I used the triangles because I was making sigara (little cigars) börek. According the official Turkish tourism site, börek is a traditional breakfast food. Suits me, though I would eat anytime.
Every culture has a rolled and filled pastry, sometimes many – har gow, perogies, Cornish pasties, tamales – and I love them all. Living in Vancouver you can get most things to make the basics of any of them. Of course, they’re not the same as the original and what I devise is always a whiff of that. As a cook, I don’t care much about authentic. Food is fluid and the attraction is messing with ideas to see where something can go.
I figure that börek (or borek or boerek), is like most stuffed and rolled things – diverse as the cooks who make them. Diversity should be respected. I respect it.
The Pastry
Pastry like yufra from Turkey is throughout the Middle East, Greece, and North Africa. It has different names and thicknesses depending on where it’s from, but it’s used in the same way – to encase or layer fillings, sweet and savoury. Because yufra is slightly thicker than phyllo, it doesn’t rip so easily and the recipe I used only called for one sheet per sigara.
The Recipe
This is that recipe. They came to a pretty good end. I got rolls that looked like the ones on the package. These are baked, not deep fried as many recipes suggest. Deep frying is something I don’t do well, though I always appreciate it when I find someone who does.

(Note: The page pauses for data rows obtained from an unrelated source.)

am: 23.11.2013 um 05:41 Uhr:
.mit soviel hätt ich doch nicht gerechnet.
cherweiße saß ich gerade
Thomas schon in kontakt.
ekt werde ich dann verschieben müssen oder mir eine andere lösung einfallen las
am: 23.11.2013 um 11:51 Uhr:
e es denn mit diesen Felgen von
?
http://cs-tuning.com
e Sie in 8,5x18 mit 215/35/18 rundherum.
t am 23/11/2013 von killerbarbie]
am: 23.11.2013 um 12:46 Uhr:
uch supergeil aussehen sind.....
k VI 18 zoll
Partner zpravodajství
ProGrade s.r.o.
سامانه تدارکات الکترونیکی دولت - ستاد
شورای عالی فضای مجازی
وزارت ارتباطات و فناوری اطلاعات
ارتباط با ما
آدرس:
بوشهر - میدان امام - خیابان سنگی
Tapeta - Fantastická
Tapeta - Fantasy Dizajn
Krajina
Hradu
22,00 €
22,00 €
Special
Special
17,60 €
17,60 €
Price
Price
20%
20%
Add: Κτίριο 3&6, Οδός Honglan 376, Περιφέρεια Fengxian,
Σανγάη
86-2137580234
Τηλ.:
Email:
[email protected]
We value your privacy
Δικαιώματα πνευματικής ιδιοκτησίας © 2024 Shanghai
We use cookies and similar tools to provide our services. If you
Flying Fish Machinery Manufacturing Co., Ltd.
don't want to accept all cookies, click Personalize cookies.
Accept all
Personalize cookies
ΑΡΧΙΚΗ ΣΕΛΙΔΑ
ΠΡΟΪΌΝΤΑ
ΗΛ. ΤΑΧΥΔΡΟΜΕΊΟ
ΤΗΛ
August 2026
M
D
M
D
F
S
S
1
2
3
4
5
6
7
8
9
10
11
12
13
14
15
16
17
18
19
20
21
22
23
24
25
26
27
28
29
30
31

Baked Sigara Börek with Meat Filling
Filling
- 3 tbsp. olive oil
- 3 tbsp. water
- 250 gr. ground beef
- 1 medium onion – finely diced
- 1 clove garlic – minced
- 1/2 c. cracked, pitted green olives – chopped
- 1/2 c. walnuts – finely chopped
- 1 tsp. ground Aleppo pepper
- 2 tsp. pomegranate molasses (more if you like the sweet-sour taste)
- salt & pepper
- 3 green onions – chopped
- 1/2 c. parsley – finely chopped
- melted butter for brushing on before baking
Cook ground beef in olive oil with onions and garlic until soft and brown. Add everything else, except parsley and green onions, and sauté on medium-low heat until flavours are blended – about 10 minutes. Mixture should be moist but not wet. Off heat, mix in parsley and green onion. Let cool.
Assembling
- Peel off a pastry leaf and position wide side in front of you, pointy end away.
- Spread about 2-3 tbsp. of filling across the top, 1/2″ from the edge. Roll to pointy end so you have a cigar shape (about 1-2″ in diameter)

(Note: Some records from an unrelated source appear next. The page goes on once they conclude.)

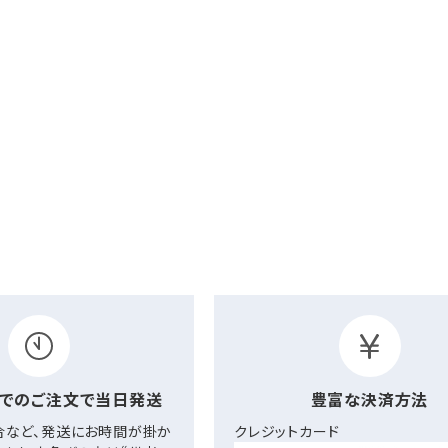
までの
ご注文で当日発送
豊富な決済方法
合など、発送にお時間が掛か
クレジットカード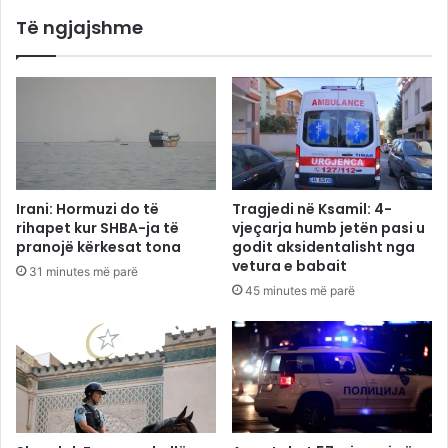
Të ngjajshme
Irani: Hormuzi do të
Tragjedi në Ksamil: 4-
rihapet kur SHBA-ja të
vjeçarja humb jetën pasi u
pranojë kërkesat tona
godit aksidentalisht nga
vetura e babait
31 minutes më parë
45 minutes më parë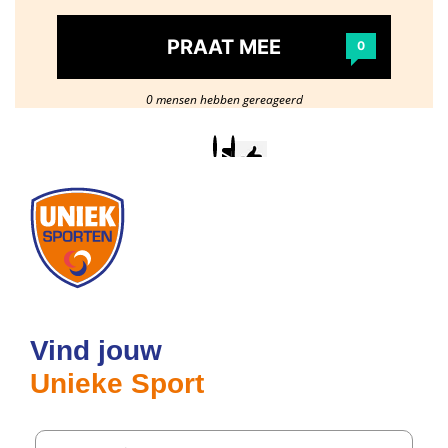
PRAAT MEE
0
0 mensen hebben gereageerd
Postcode
/
woonplaats
Vind jouw
Unieke Sport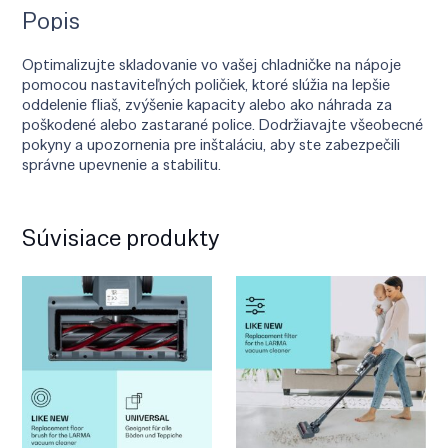
Popis
Optimalizujte skladovanie vo vašej chladničke na nápoje
pomocou nastaviteľných poličiek, ktoré slúžia na lepšie
oddelenie fliaš, zvýšenie kapacity alebo ako náhrada za
poškodené alebo zastarané police. Dodržiavajte všeobecné
pokyny a upozornenia pre inštaláciu, aby ste zabezpečili
správne upevnenie a stabilitu.
Súvisiace produkty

- Pinch in the edges and brush all over with melted butter. If you like, sprinkle with sesame seeds or lightly dust with coarse salt.

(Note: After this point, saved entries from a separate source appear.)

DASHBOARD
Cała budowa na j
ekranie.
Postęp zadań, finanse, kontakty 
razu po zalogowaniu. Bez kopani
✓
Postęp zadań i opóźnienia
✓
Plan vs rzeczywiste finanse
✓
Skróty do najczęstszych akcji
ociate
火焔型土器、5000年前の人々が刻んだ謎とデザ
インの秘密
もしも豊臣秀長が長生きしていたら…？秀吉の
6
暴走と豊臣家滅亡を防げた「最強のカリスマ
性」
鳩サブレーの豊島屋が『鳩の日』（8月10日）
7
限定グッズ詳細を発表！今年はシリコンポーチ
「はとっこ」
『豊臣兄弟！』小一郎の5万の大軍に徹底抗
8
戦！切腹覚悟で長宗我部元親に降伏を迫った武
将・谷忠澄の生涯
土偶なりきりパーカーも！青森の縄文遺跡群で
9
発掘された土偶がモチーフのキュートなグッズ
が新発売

- Place on cookie sheet lined with parchment. Cover with a lightly dampened cloth until the pan is full and ready to bake.
- Bake at 350F for 20-30 minutes or until lightly browned and crisp.
Note
There’s no website that I can find for Mediterranean Specialty Foods, where I bought my pastry, but the store is at 1824 Commercial Dr., Vancouver. Even if they don’t have yufka they always have really good ready-made filled savoury pastries to go. I always buy too many and then eat them all right away. That’s okay though, then I don’t go crazy buying produce at the nearby Persia Foods. Just go to Mediterranean Specialty Foods and at least buy some feta cheese from the 6 or 7 kinds. It’s an important store in Vancouver.